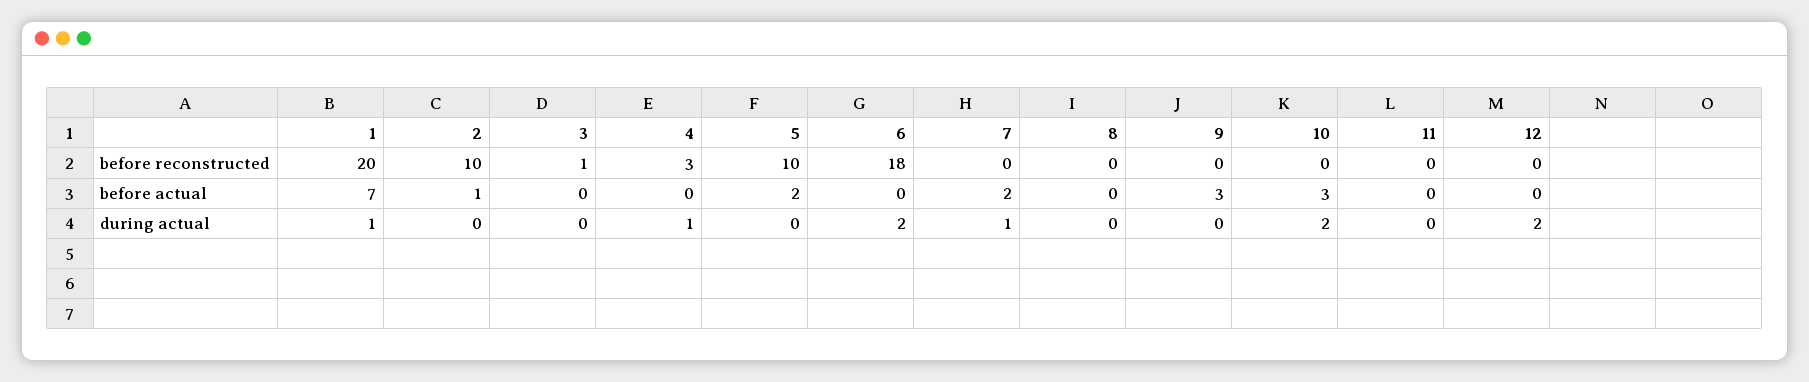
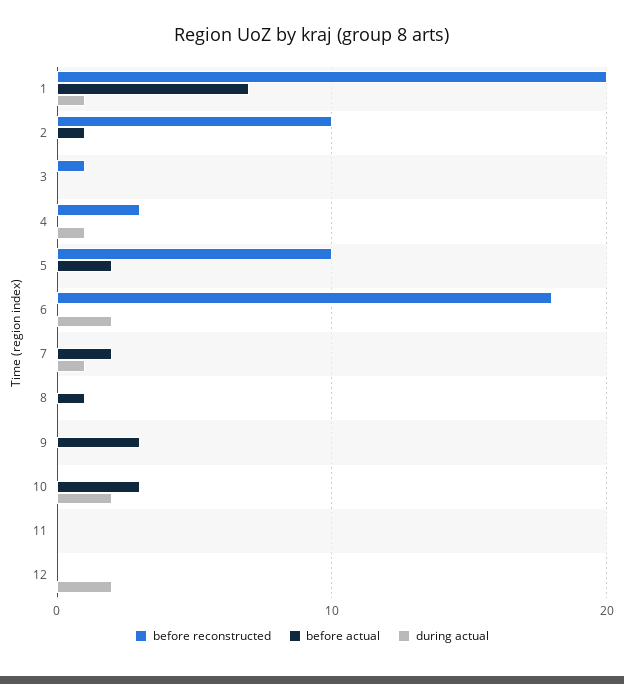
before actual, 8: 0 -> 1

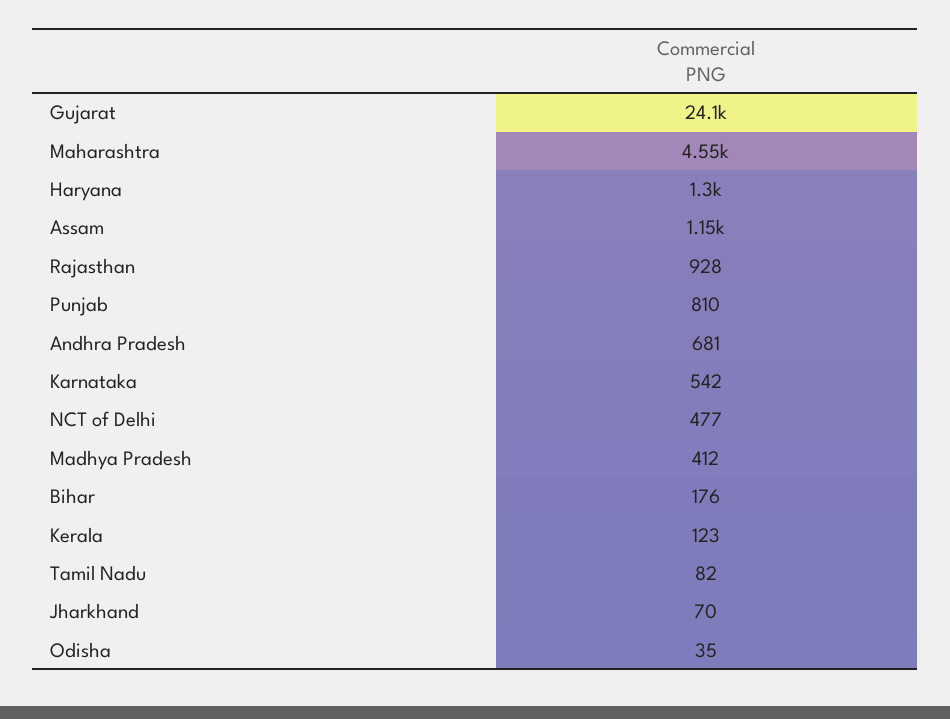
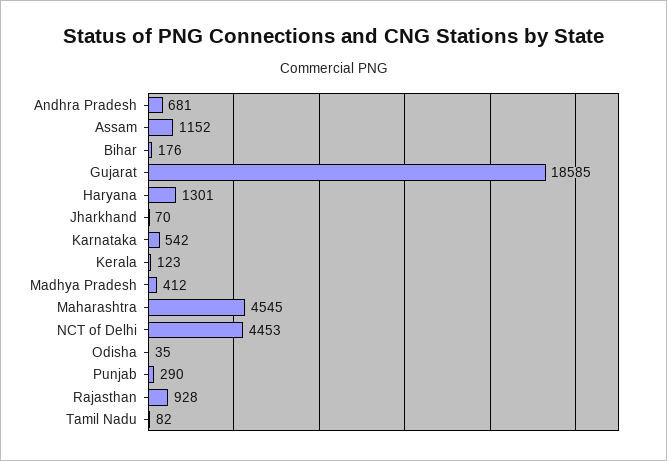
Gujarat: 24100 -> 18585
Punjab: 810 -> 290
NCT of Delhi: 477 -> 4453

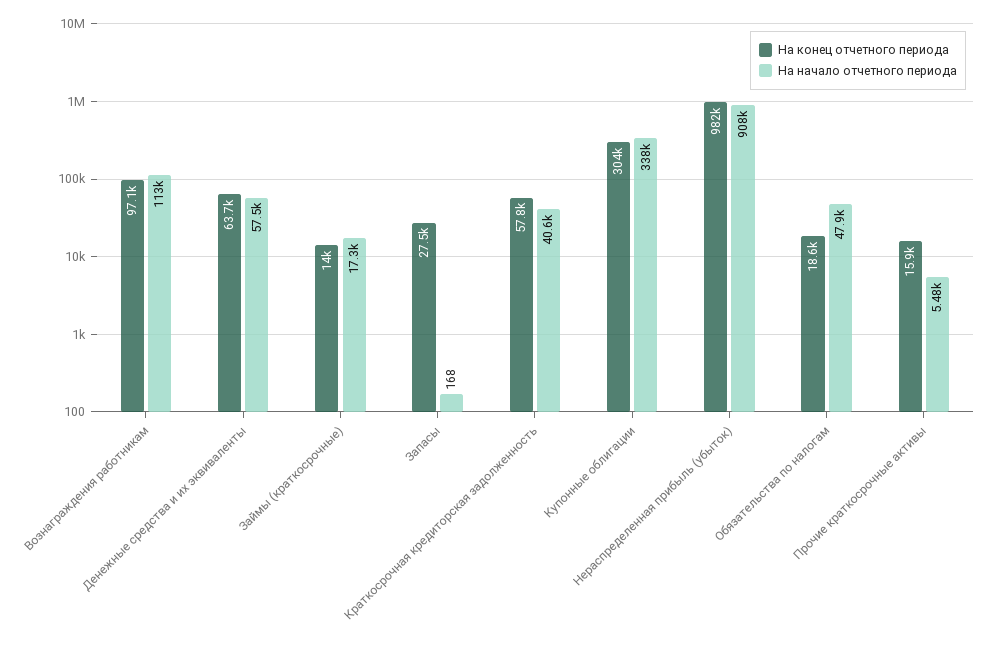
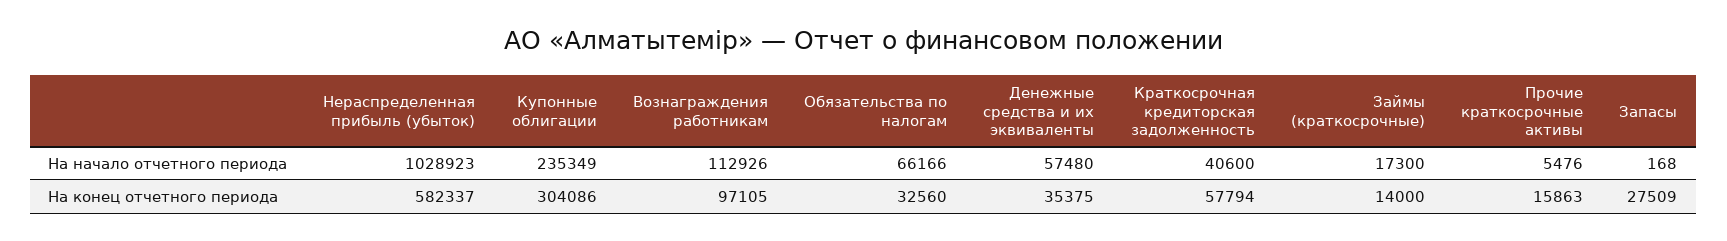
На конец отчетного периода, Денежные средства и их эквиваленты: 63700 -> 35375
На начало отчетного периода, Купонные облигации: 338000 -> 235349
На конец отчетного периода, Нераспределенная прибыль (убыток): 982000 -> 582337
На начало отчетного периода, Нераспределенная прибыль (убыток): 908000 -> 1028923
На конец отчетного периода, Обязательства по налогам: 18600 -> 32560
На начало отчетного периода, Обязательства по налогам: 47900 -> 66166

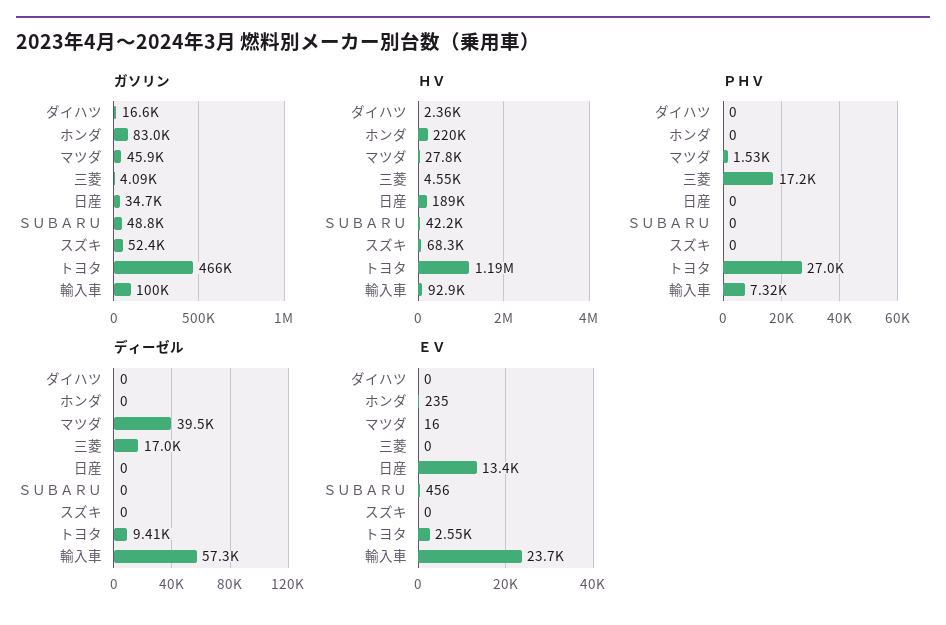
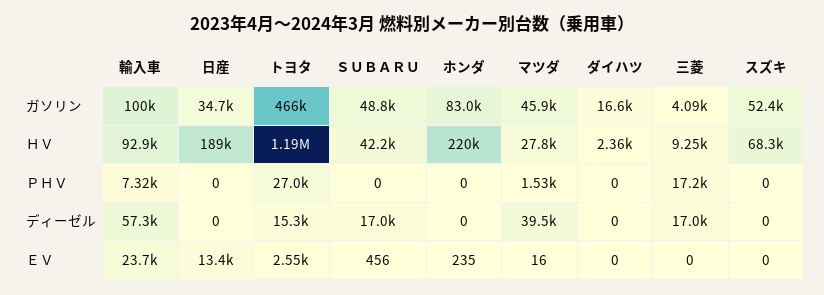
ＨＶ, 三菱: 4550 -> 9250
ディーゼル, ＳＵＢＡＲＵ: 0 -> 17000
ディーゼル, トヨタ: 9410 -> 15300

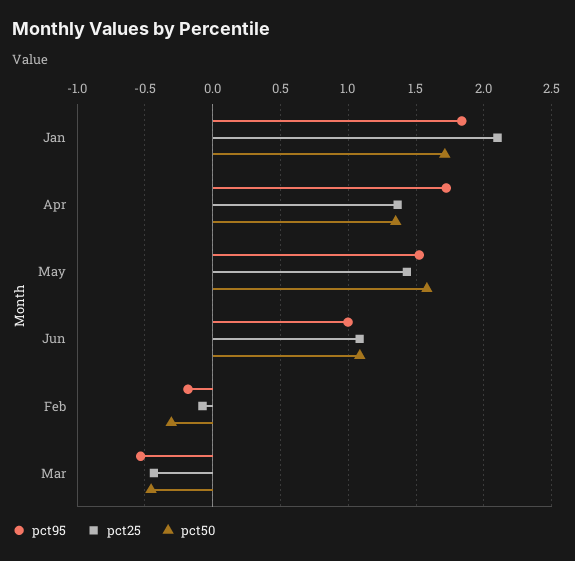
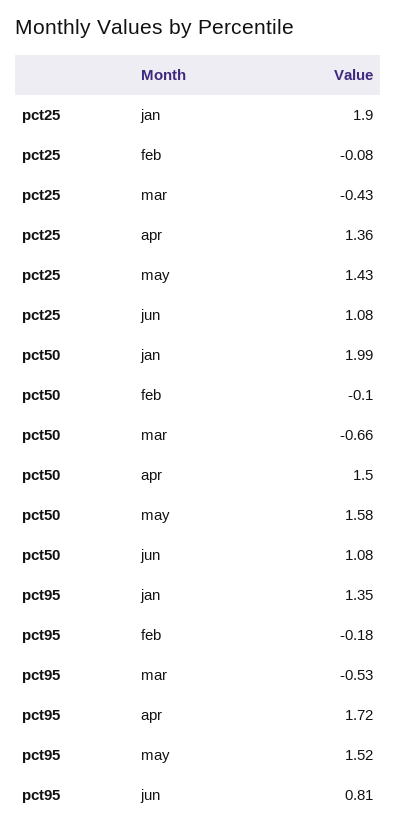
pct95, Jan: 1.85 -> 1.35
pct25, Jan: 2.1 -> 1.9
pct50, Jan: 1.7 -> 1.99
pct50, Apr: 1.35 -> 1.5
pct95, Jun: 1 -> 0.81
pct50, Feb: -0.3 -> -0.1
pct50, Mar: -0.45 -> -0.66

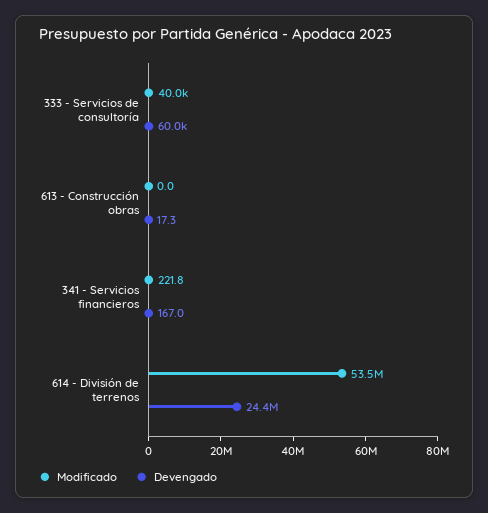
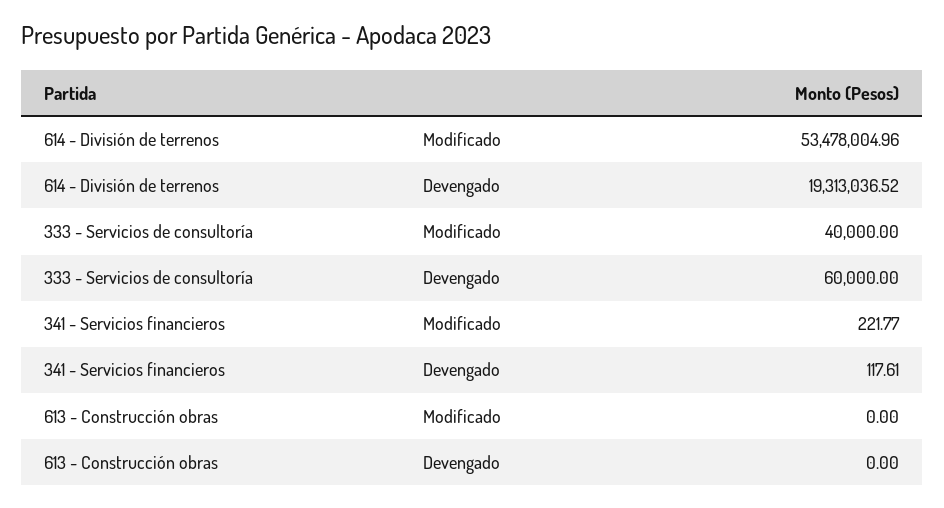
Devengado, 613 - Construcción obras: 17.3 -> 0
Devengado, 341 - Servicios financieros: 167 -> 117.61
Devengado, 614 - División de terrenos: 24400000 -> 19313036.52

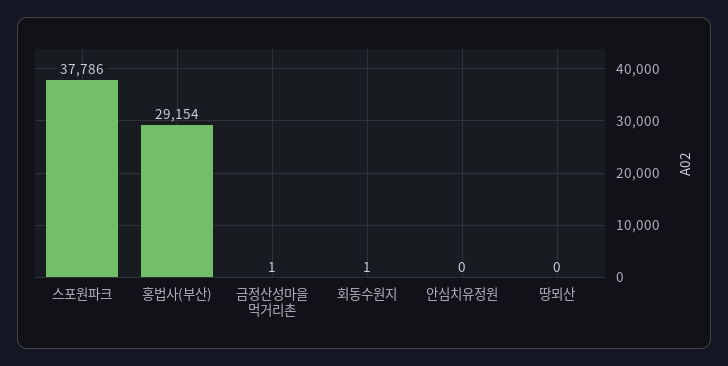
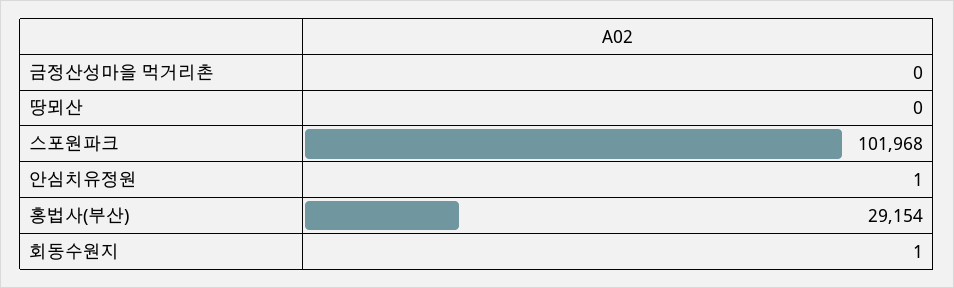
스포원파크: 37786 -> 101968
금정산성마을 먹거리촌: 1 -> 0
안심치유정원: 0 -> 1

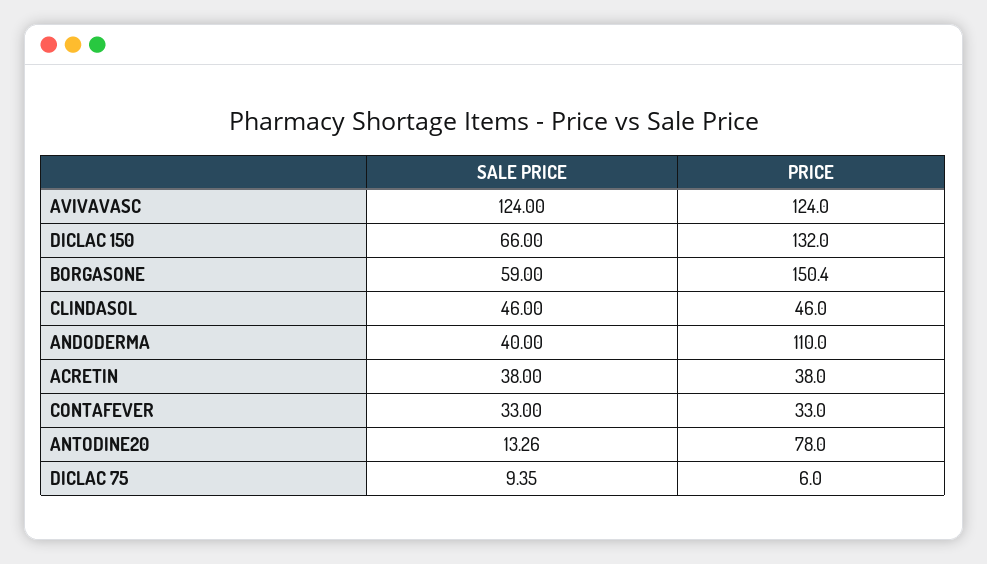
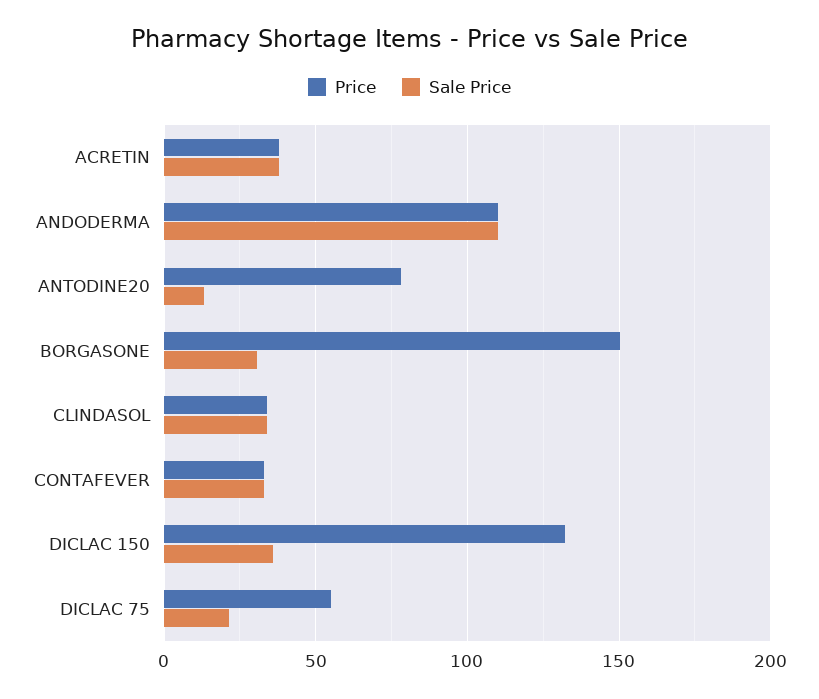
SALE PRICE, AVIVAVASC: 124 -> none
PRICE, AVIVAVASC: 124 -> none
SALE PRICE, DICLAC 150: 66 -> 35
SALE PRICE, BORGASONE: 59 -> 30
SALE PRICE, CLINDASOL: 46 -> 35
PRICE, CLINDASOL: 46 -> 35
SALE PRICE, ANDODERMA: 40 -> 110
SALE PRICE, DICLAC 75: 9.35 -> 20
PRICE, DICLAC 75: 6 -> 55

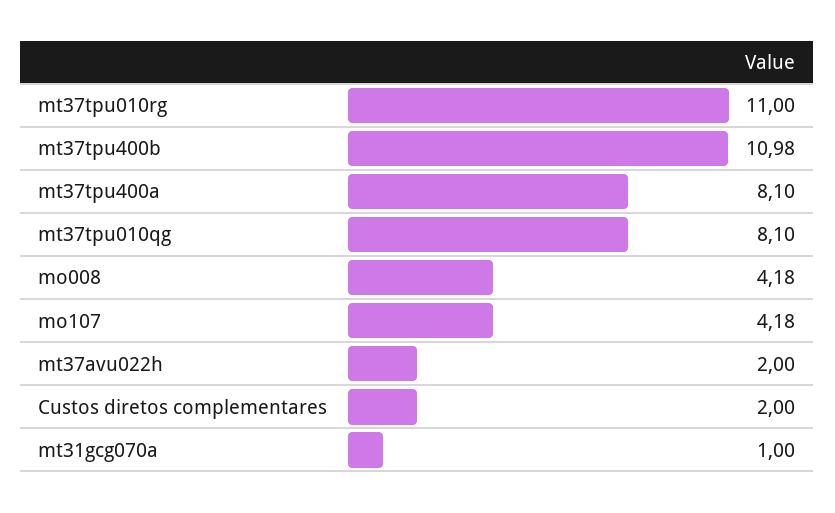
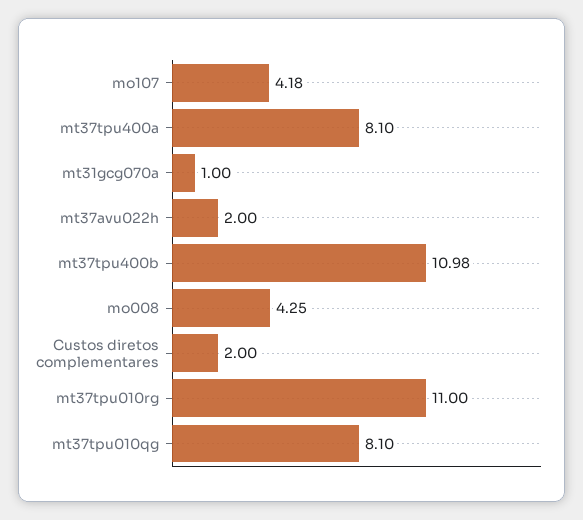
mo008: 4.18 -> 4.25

• WHAT YOU SHOULD DO: Each entry above should be written out again exactly, without its pictures.

• SOLUTION BELOW:
before actual, 8: 0 -> 1

Gujarat: 24100 -> 18585
Punjab: 810 -> 290
NCT of Delhi: 477 -> 4453

На конец отчетного периода, Денежные средства и их эквиваленты: 63700 -> 35375
На начало отчетного периода, Купонные облигации: 338000 -> 235349
На конец отчетного периода, Нераспределенная прибыль (убыток): 982000 -> 582337
На начало отчетного периода, Нераспределенная прибыль (убыток): 908000 -> 1028923
На конец отчетного периода, Обязательства по налогам: 18600 -> 32560
На начало отчетного периода, Обязательства по налогам: 47900 -> 66166

ＨＶ, 三菱: 4550 -> 9250
ディーゼル, ＳＵＢＡＲＵ: 0 -> 17000
ディーゼル, トヨタ: 9410 -> 15300

pct95, Jan: 1.85 -> 1.35
pct25, Jan: 2.1 -> 1.9
pct50, Jan: 1.7 -> 1.99
pct50, Apr: 1.35 -> 1.5
pct95, Jun: 1 -> 0.81
pct50, Feb: -0.3 -> -0.1
pct50, Mar: -0.45 -> -0.66

Devengado, 613 - Construcción obras: 17.3 -> 0
Devengado, 341 - Servicios financieros: 167 -> 117.61
Devengado, 614 - División de terrenos: 24400000 -> 19313036.52

스포원파크: 37786 -> 101968
금정산성마을 먹거리촌: 1 -> 0
안심치유정원: 0 -> 1

SALE PRICE, AVIVAVASC: 124 -> none
PRICE, AVIVAVASC: 124 -> none
SALE PRICE, DICLAC 150: 66 -> 35
SALE PRICE, BORGASONE: 59 -> 30
SALE PRICE, CLINDASOL: 46 -> 35
PRICE, CLINDASOL: 46 -> 35
SALE PRICE, ANDODERMA: 40 -> 110
SALE PRICE, DICLAC 75: 9.35 -> 20
PRICE, DICLAC 75: 6 -> 55

mo008: 4.18 -> 4.25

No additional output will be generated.